- Study text:
▼

This may have something to do with setting the entry point method. Currently, it's set to the enclosing method, i.e., the method obtaining a stream from the Stream API. I'm unsure if that is correct.

khatchad commented 6 years ago

Another option would be to stick with the intraprocedural analysis (limit it only to the current method) but somehow not fail when the stream "escapes" the current method. Escape analysis may be useful. WALA also supports (seemingly) escape analysis (http://wala.sourceforge.net/javadocs/trunk/com/ibm/wala/escape/package-summary.html).

khatchad commented 6 years ago

Doesn't seem related to the lack of a correct entry point.

khatchad commented 6 years ago

Related to #100

khatchad commented 6 years ago

Currently, we cannot tell when either there is no terminal operation or the method just ends. It might have something to do with just analyzing the declaring method for terminal operations. We probably have to be smarter.

In fact, I am wondering if other attributes, like execution mode, span multiple methods.

If we must lose track on the stream once it leaves the method, we can use escape analysis to figure out when that happens and fail with a special precondition. That way, we can distinguish the situations.

yiming-tang-cs commented 6 years ago

We have 2 options to fix this problem.

Op1. Fix it and let the test cases pass. This is my aim. I divide my tasks into 2 parts. Firstly, I use Escape analysis to find which method has a reference that will escape. Then, if I find the method, I let the project ignore the process of requiring terminal operations.

▲

- Given data:

▼

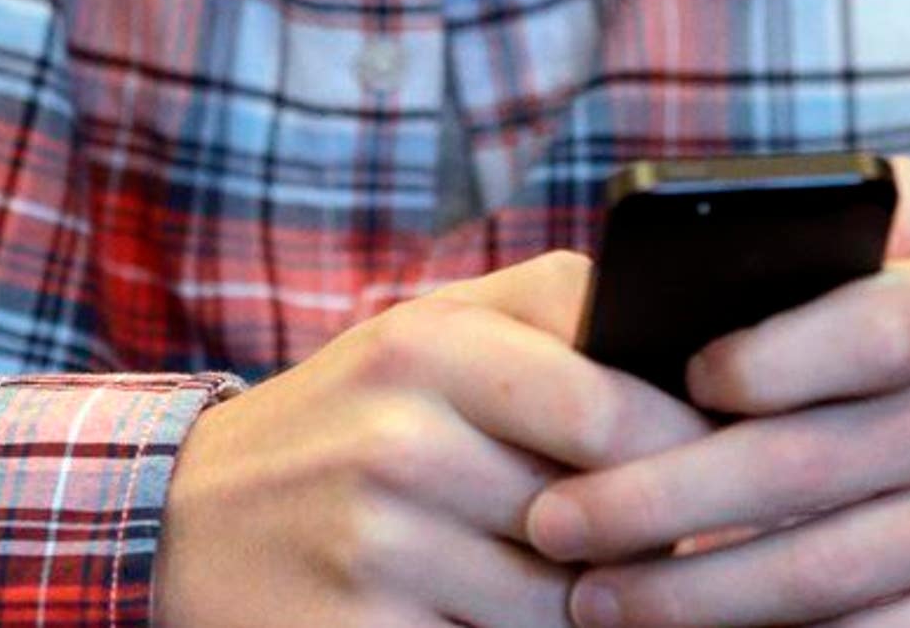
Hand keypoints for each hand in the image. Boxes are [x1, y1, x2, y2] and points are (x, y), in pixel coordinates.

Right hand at [152, 251, 710, 626]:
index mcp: (428, 348)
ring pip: (562, 607)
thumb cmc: (345, 412)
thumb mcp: (431, 327)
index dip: (686, 445)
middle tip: (661, 533)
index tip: (718, 463)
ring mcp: (375, 550)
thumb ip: (555, 312)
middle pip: (600, 519)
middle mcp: (398, 444)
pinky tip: (499, 608)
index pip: (612, 406)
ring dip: (588, 601)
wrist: (191, 514)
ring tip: (571, 572)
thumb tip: (683, 354)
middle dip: (647, 536)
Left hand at [526, 159, 909, 626]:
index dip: (756, 363)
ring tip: (596, 598)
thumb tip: (717, 233)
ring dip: (694, 599)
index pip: (863, 331)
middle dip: (658, 507)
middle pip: (809, 469)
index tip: (653, 391)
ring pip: (830, 574)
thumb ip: (858, 216)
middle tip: (554, 524)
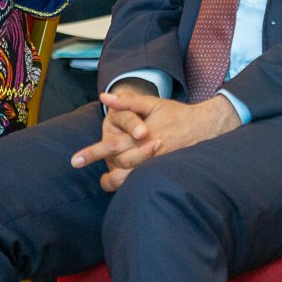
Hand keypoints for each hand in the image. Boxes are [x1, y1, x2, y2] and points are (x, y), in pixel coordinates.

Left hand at [71, 91, 239, 190]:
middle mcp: (149, 152)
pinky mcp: (165, 171)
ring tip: (105, 180)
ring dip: (115, 182)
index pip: (112, 147)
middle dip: (103, 174)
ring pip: (131, 180)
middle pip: (120, 167)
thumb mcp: (153, 103)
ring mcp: (158, 165)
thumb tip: (105, 97)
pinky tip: (124, 182)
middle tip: (88, 175)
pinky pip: (143, 182)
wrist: (207, 126)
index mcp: (143, 135)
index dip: (93, 153)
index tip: (75, 161)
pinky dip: (131, 184)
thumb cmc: (177, 114)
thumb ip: (128, 102)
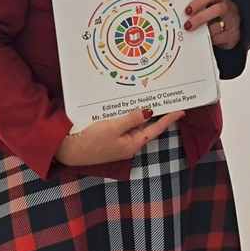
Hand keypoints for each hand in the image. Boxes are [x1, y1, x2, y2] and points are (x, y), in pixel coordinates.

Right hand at [55, 108, 184, 166]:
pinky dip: (129, 116)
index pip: (156, 129)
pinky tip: (129, 107)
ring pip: (135, 125)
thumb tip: (149, 112)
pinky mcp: (111, 138)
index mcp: (133, 144)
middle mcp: (129, 144)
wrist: (68, 151)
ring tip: (151, 100)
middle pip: (147, 127)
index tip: (181, 111)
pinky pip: (125, 125)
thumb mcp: (112, 128)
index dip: (169, 119)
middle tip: (167, 100)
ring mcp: (120, 142)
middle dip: (156, 114)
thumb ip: (131, 119)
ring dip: (142, 113)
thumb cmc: (90, 142)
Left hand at [184, 0, 240, 49]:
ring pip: (219, 26)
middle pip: (218, 9)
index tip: (187, 11)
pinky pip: (221, 38)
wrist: (228, 28)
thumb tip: (178, 13)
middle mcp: (228, 6)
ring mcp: (233, 20)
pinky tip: (205, 40)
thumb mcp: (205, 7)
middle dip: (201, 18)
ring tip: (195, 35)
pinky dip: (211, 39)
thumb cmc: (212, 15)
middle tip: (188, 26)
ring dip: (205, 31)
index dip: (198, 2)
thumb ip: (196, 8)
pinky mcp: (235, 34)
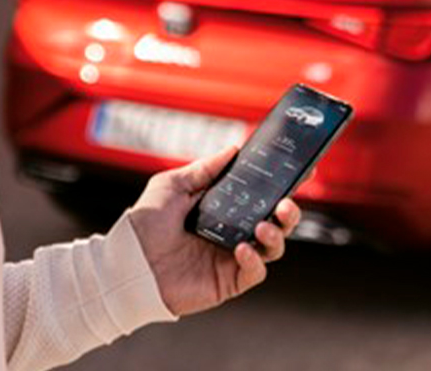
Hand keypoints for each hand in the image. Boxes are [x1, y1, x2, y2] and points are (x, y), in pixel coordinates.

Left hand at [126, 145, 301, 316]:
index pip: (261, 195)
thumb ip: (204, 169)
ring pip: (274, 247)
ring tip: (264, 225)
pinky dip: (256, 259)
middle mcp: (233, 231)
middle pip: (277, 222)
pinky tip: (243, 248)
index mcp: (223, 208)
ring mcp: (232, 257)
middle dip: (290, 212)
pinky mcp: (229, 281)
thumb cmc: (144, 225)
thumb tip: (233, 149)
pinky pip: (256, 272)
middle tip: (286, 203)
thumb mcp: (172, 185)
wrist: (127, 263)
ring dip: (277, 234)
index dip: (284, 184)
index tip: (303, 171)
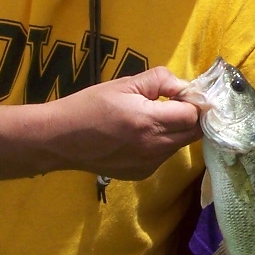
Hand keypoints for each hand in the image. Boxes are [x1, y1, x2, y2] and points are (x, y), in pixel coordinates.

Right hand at [54, 67, 203, 179]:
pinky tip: (139, 136)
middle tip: (173, 105)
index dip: (193, 103)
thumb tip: (183, 87)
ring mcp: (148, 164)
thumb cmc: (89, 105)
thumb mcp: (124, 84)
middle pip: (193, 134)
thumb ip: (159, 81)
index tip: (183, 95)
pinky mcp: (141, 174)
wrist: (60, 139)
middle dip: (190, 118)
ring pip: (179, 145)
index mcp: (150, 122)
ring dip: (175, 131)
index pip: (193, 116)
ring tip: (151, 119)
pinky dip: (160, 145)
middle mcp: (154, 148)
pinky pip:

▲

- What you will do:
1. In the thread, what is the entry point method currently set to?
2. Write out the passage of the thread between "Doesn't seem related" and "to be smarter.", inclusive.
None of the items is needed here.

- Responses by item number:
1. It is set to the enclosing method, the one obtaining a stream from the Stream API.

2.
Doesn't seem related to the lack of a correct entry point.

khatchad commented 6 years ago

Related to #100

khatchad commented 6 years ago

Currently, we cannot tell when either there is no terminal operation or the method just ends. It might have something to do with just analyzing the declaring method for terminal operations. We probably have to be smarter.